No official documentation was found for the citation-clicking and URL reverse-engineering workflow in steps 4–7 — proceed using the video’s approach and verify independently.
Steps 8–10: Opening Semrush and locating AI Visibility data
Semrush does offer AI search tracking as a named product pillar — the Semrush One suite is confirmed to “unite SEO and AI visibility in one place,” which validates the tutorial’s premise. What the available screenshots do not show is the AI Visibility Toolkit interface itself. The UI captured shows the GBP AI Agent dashboard under “AI Automations,” which is a Google Business Profile management tool — a separate product entirely. As of March 17, 2026, none of the navigation tabs described in steps 9–15 — AI Visibility, Performing Topics, or Topic Opportunities — appear in the interface shown.


Steps 11–16: Topic gap analysis and content prioritization
No official documentation was found for these steps — proceed using the video’s approach and verify independently.
A note on Perplexity (referenced in steps 1 and 9)
The Perplexity screenshots captured for this post show the developer API documentation at docs.perplexity.ai — not the consumer search product at perplexity.ai that the tutorial references as a brand citation surface.
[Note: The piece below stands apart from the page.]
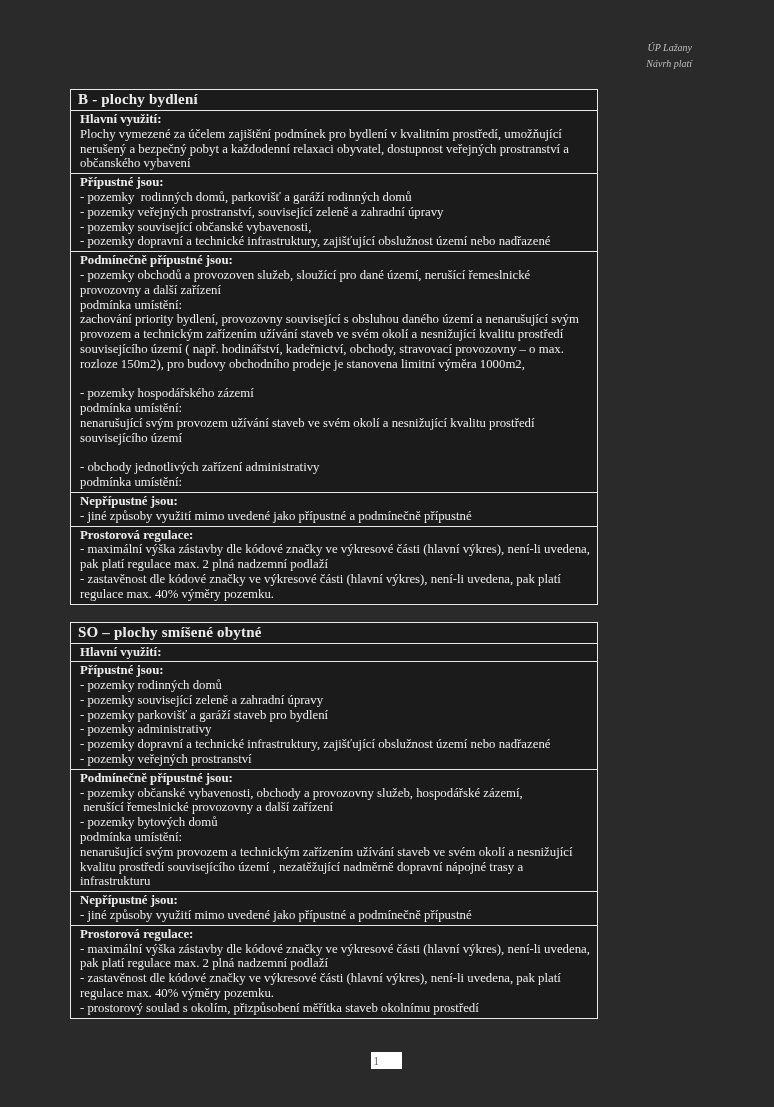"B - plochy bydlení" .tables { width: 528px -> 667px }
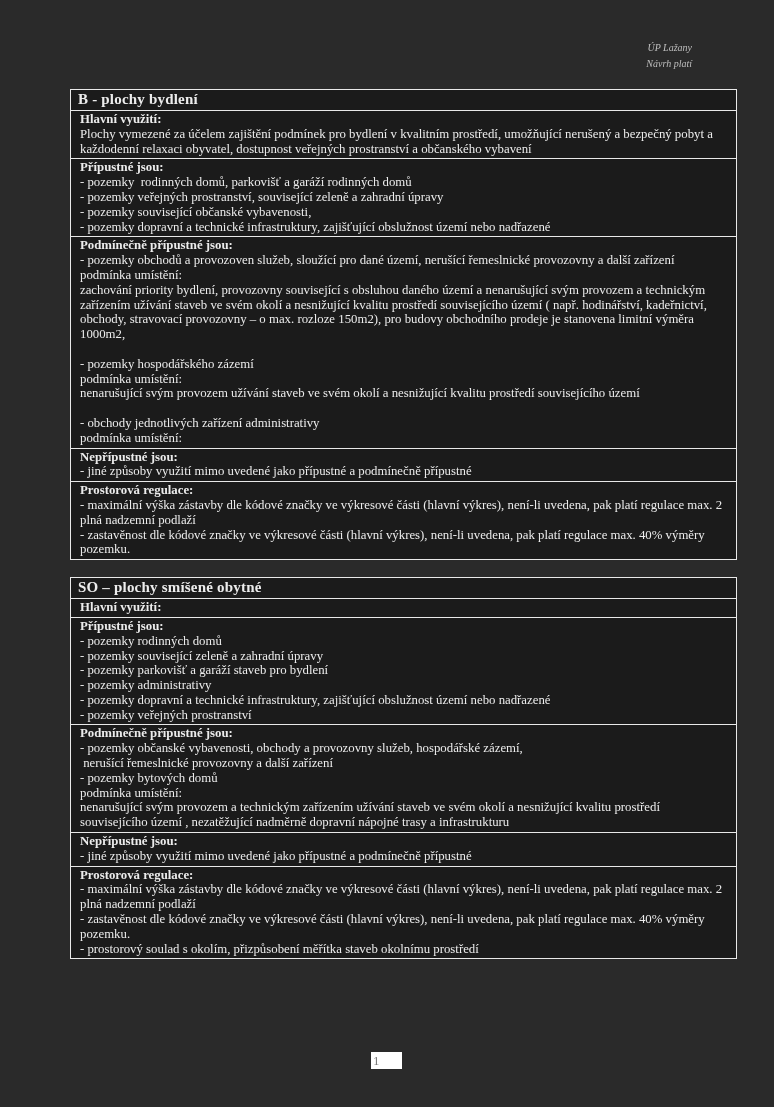"Hlavní využití:" .line { margin-left: none -> 30px }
The API docs do confirm that Perplexity returns structured, citation-based, web-grounded results with titles and URLs — which is precisely why Semrush tracks brand mentions from it. The consumer citation behavior the tutorial describes is real; the documentation simply isn’t from the right interface to verify the specific workflow.

Useful Links
- Semrush: Your Unfair Advantage for Growing Brand Visibility — Main Semrush homepage confirming AI search and GEO (Generative Engine Optimization) as core product pillars under the Semrush One suite.
- Knowledge Base | Semrush — Semrush product documentation hub, including the GBP AI Agent and AI Automations tools; starting point for locating AI Visibility Toolkit-specific documentation.
- Google — Google Search homepage; note the distinct AI Mode button, which is separate from the inline AI Overviews examined in steps 3–7.
- Overview – Perplexity — Perplexity developer API documentation; distinct from the consumer search product at perplexity.ai that Semrush tracks for brand citation data.